Not content with simply scoring on the pitch, Robinson also plays a big role off it, with the printing of match-day programmes and running of the club’s social media accounts falling under his remit. He juggles this with helping to manage the under 18 squad. Tying it all together is a deep respect for the club’s first team managers, Andy Cook and Sean Breach. “They’ve been brilliant since they took over”, he admits, “and if an offer ever did come in from another team, I’d discuss it first with them out of courtesy”. Robinson is a credit to his club.

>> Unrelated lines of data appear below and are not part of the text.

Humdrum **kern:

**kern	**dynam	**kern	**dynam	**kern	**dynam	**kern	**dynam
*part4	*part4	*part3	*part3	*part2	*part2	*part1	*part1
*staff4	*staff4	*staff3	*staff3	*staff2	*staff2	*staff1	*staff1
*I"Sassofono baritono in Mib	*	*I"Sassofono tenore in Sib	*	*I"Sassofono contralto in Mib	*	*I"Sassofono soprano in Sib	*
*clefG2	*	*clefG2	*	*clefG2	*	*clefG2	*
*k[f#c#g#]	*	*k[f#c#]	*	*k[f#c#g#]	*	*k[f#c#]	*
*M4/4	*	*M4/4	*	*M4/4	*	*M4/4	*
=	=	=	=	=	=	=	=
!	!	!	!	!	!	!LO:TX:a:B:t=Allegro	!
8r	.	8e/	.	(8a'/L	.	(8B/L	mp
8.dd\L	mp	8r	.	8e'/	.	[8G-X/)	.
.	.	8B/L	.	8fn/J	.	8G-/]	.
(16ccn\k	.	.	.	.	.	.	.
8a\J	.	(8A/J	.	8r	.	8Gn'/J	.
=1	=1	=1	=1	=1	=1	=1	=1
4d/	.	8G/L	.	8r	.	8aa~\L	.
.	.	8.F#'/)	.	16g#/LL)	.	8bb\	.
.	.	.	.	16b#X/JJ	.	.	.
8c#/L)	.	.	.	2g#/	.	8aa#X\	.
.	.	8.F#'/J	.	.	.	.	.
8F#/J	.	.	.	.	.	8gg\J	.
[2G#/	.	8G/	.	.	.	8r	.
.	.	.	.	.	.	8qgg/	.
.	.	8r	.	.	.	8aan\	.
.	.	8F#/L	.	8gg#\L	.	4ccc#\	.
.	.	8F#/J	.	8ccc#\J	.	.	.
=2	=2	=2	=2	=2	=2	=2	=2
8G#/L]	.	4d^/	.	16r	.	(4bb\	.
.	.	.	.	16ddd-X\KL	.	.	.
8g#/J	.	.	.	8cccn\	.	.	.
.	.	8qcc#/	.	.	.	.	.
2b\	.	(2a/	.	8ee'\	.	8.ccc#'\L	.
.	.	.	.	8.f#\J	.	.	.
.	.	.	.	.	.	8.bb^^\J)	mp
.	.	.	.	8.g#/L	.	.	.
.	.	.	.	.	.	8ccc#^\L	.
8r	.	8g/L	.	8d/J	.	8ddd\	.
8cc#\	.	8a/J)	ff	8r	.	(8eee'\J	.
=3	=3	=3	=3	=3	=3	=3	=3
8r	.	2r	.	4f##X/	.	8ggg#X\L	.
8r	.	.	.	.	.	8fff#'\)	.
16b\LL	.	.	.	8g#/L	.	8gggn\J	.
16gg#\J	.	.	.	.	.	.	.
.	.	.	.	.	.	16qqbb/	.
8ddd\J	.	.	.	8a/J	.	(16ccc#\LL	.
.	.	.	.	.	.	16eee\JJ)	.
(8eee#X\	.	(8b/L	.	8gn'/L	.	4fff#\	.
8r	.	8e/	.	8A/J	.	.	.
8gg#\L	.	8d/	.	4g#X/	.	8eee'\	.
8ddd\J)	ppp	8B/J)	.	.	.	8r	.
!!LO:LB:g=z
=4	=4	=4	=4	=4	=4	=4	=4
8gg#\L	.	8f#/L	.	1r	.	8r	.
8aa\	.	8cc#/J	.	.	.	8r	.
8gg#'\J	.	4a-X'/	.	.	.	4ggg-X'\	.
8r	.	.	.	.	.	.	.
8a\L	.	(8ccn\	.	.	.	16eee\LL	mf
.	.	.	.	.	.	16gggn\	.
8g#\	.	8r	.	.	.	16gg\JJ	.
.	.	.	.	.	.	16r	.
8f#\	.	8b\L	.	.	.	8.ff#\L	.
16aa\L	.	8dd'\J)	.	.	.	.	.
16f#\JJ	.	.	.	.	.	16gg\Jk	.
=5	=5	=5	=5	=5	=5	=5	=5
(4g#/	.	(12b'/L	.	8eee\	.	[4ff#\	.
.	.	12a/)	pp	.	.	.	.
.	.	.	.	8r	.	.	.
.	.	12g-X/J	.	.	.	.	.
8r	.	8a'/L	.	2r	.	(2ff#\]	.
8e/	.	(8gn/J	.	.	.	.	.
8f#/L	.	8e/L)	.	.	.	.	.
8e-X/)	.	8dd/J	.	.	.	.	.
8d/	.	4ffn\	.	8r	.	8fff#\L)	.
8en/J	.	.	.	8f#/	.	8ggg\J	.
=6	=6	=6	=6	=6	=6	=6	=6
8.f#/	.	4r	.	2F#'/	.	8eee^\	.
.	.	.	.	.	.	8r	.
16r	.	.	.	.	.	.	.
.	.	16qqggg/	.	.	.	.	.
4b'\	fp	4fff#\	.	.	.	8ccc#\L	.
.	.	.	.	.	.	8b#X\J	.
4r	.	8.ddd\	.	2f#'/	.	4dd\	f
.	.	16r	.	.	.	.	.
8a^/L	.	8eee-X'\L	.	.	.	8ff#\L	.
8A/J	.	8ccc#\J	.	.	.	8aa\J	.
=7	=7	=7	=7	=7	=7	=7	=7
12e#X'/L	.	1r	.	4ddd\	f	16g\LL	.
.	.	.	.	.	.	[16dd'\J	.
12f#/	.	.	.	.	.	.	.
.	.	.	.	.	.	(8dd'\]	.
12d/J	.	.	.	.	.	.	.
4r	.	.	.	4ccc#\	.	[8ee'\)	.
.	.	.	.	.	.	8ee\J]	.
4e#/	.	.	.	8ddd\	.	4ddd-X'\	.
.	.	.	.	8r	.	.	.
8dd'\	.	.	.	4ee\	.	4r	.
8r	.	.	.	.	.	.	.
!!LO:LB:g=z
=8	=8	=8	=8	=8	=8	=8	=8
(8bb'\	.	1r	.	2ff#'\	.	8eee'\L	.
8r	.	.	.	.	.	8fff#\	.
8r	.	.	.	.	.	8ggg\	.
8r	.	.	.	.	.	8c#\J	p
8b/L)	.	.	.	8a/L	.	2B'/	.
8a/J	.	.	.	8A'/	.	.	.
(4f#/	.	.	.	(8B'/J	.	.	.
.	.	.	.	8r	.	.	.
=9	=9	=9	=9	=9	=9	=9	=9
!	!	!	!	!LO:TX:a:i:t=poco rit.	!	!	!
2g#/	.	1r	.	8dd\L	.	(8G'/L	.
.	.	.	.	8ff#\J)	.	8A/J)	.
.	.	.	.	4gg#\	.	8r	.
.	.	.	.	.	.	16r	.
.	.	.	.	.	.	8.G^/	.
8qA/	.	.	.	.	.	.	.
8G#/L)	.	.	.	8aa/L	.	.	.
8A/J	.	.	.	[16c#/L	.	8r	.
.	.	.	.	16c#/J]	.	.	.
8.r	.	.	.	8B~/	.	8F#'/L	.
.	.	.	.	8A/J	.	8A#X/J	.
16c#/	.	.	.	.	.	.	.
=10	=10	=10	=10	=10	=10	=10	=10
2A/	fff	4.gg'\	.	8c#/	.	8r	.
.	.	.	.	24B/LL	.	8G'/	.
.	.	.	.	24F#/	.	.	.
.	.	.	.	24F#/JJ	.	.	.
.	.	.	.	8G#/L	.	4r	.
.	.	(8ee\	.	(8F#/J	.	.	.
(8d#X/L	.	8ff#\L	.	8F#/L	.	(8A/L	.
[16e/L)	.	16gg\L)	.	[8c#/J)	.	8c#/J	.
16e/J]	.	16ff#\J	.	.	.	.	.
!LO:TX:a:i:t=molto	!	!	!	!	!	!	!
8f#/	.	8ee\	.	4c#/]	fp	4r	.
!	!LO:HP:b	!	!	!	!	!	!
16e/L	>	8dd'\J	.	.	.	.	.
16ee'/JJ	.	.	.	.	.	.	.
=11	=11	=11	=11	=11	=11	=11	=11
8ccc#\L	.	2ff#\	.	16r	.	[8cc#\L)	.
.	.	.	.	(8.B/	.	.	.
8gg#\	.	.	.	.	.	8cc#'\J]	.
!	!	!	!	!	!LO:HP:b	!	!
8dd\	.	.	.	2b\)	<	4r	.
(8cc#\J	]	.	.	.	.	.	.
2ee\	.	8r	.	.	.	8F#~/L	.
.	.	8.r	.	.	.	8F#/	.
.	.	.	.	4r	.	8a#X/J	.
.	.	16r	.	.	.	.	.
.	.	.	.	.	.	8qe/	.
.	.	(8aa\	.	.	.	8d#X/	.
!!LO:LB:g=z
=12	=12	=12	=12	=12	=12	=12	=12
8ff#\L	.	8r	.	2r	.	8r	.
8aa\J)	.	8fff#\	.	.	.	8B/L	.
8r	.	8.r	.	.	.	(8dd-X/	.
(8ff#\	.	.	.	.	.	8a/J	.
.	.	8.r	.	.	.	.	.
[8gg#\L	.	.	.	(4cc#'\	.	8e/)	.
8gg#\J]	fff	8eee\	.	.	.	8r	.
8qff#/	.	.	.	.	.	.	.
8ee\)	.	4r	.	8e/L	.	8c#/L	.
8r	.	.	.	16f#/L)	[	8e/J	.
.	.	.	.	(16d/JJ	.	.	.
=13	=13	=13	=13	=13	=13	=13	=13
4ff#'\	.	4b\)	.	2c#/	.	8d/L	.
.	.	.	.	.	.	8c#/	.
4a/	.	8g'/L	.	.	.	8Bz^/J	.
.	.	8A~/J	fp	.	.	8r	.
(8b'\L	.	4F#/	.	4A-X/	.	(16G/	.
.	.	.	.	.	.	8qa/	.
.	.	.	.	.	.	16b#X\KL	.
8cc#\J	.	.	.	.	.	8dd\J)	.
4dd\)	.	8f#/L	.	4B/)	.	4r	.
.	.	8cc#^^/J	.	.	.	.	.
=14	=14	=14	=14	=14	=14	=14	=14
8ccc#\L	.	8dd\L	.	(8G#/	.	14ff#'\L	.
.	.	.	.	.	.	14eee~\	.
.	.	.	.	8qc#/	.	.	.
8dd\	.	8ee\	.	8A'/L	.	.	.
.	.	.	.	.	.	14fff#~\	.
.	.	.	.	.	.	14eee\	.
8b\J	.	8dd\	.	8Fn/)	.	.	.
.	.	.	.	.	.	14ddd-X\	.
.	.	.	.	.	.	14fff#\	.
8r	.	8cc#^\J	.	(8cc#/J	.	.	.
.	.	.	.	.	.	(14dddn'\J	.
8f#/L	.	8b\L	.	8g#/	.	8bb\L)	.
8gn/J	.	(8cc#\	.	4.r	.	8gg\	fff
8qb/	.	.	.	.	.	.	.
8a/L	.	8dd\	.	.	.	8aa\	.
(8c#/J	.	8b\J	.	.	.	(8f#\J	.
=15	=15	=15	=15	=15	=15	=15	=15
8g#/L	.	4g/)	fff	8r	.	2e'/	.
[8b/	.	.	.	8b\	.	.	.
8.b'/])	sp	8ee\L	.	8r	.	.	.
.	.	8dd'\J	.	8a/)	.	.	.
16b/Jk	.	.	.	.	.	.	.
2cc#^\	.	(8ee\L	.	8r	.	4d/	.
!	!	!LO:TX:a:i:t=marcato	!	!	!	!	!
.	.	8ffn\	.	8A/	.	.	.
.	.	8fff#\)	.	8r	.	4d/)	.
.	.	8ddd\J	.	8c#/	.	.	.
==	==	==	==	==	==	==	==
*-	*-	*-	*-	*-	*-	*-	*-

The likes of Robinson, Ryan, Whitehouse and Gibbs are a world away from the often fickle reality of modern football. When quizzed as to what caused the goalposts to shift, their answers are varied and wide-ranging, indicative of a concoction of causes that have ruled the one club men virtually extinct.

“It’s so easy to get a transfer these days” says Gibbs. “The Bosman rule completely changed things, taking the power away from the club and handing it to the player. Before that, players would bite your hand off for a contract”. Robinson and Whitehouse, meanwhile, cite the massive amount of money that’s transformed a sport into a business and players into assets who are traded at will. Along the same lines, Ryan identifies the influence of modern agents, questioning whose interests they serve – the players they represent, or their own.

Talking to the four players though, another trend emerges. As the domestic game has grown and television has made it increasingly accessible to the rest of the world, it has lost a local edge that previously bred rapport – with fans, staff and teams. The popularity of the English game has led to its globalisation, with one of the pillars that defined it left behind. It is a shame. Will we ever see the like of them again?